ITERATIVE LEARNING CONTROL / STOCHASTIC NONLINEAR NETWORKED SYSTEM / NON-DIFFERENTIABLE / GLOBAL LIPSCHITS CONTINUOUS (GLC) / DATA DROPOUT

Аннотация научной статьи по компьютерным и информационным наукам, автор научной работы — Najafi Sedigheh Alsadat, Delavarkhalafi Ali, Karbassi Seyed Mehdi

In the design of iterative learning control (ILC) algorithm for stochastic nonlinear networked systems, the underlying assumption is differentiability of the system dynamics. In many cases, in reality, stochastic nonlinear networked systems have non-differentiable dynamics, but their dynamics functions after discretization by using conventional methods have global Lipschits' continuous (GLC) condition. In this paper, we apply an ILC algorithm for stochastic nonlinear networked systems that have the GLC condition.
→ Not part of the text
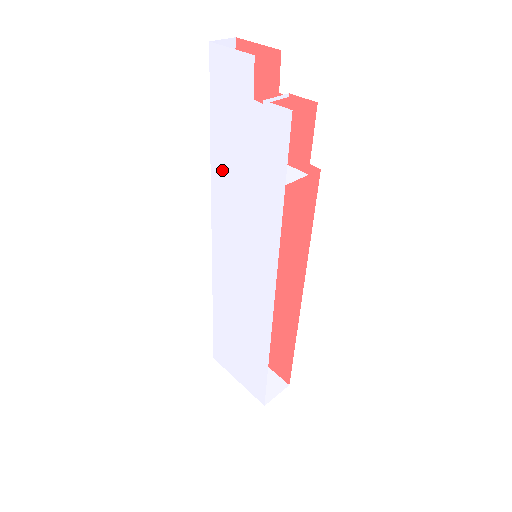
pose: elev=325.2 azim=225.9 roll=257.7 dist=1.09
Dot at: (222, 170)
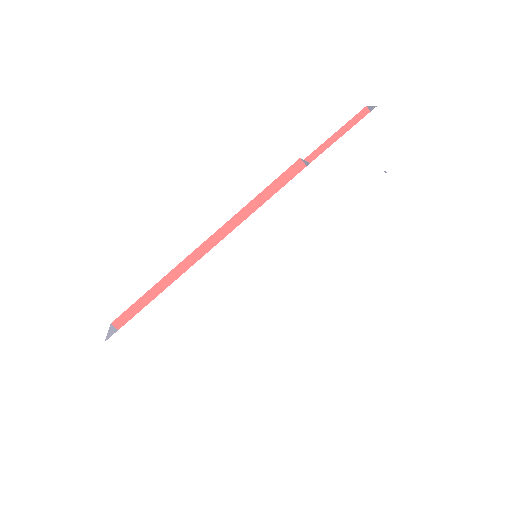
Dot at: (307, 186)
We demonstrate that to design the ILC algorithm, differentiability of the system dynamics is not necessary, and the GLC condition is sufficient for designing the ILC algorithm for stochastic nonlinear networked systems with non-differentiable dynamics. We investigate the analysis of convergence and the tracking performance of the proposed update law for stochastic nonlinear networked systems with GLC condition. We show that there exists no limited condition for the stochastic data dropout probabilities in the convergence investigation of the input error. Then, the results are reviewed and confirmed with a numerical example.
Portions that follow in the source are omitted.